● **INSTRUCTIONS TO FOLLOW**: Continue the geothermal conference program text from where it stops.

** Opening EXTRACT block **

Registration information

We will shortly be opening up for registration for conference attendance. Registration information will be posted here.  



Wednesday September 1st, 0910-0940


Thursday September 2nd, 0910-0940

Thor Erik Musæus, Geothermal Energy Nordic AS

The potential for geothermal exploitation in Norway is huge and under-communicated. Heating and hot water represents an important part of Norway's total energy consumption. Energy from the crust of the earth will play a key role in reducing our climate footprint.

Din tittel


Wednesday September 1. 0940 - 1110

Session 1 will focus on geothermal electricity production, covering both process and technology for high temperature geothermal wells. The session contents reflect strong collaboration between Norway and Iceland in this area. Building on technology and knowhow from oil and gas operations is an important key to such collaboration, with further potential application in hotspots across Europe and beyond.

** Closing EXTRACT block **
** Opening EXCERPTED RECORDS block **

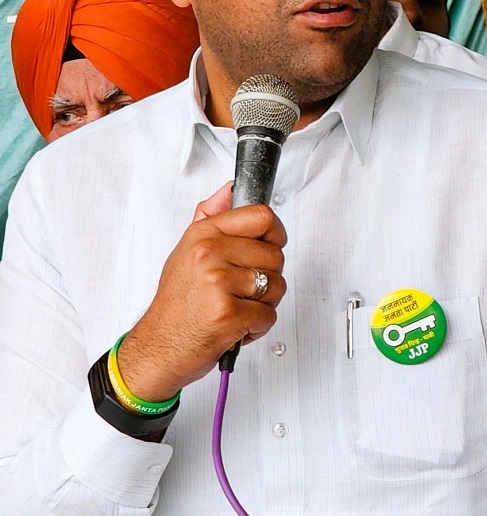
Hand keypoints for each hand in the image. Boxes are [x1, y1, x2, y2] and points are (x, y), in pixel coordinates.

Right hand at [117, 182, 286, 400]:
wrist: (158, 347)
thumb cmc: (176, 304)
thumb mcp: (186, 250)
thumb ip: (211, 217)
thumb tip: (230, 190)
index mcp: (204, 235)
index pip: (261, 216)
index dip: (275, 232)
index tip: (270, 244)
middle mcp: (210, 254)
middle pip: (275, 254)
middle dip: (268, 277)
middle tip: (243, 289)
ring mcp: (218, 283)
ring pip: (276, 286)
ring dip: (264, 303)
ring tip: (238, 307)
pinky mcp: (228, 314)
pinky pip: (269, 315)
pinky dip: (257, 327)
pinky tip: (236, 326)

** Closing EXCERPTED RECORDS block **

● **RESPONSE TO THIS EXERCISE**:
Session chairs: Sæunn Halldorsdottir, UiB 

Geothermal power production on Iceland - state of the art and remaining challenges

Árni Magnússon, ISOR

Technology development for sustainable exploitation of geothermal energy from high temperature wells

Sturla Sæther, Equinor, Hieu-Nguyen Hoang, SINTEF

For sustainable exploitation of geothermal energy, robust and cost-efficient casing systems are an absolute requirement. However, the harsh operation conditions encountered in the high-temperature (HT) geothermal reservoirs are very challenging and are detrimental for the well integrity. Improper materials selection and design principles may lead to serious failure events, and loss of the production well, as reported in many HT geothermal well projects. In order to solve the current challenges, a novel design tool, Casinteg, was developed in the HotCaSe project for efficient global well analyses. The developed tool aims to provide a better understanding of the influence of the high temperature operation conditions on the well integrity and to bridge the knowledge gap in the current design standard codes. The tool is currently used to evaluate robust well design solutions for the planned IDDP3 well where the operation condition up to 450⁰C can be expected.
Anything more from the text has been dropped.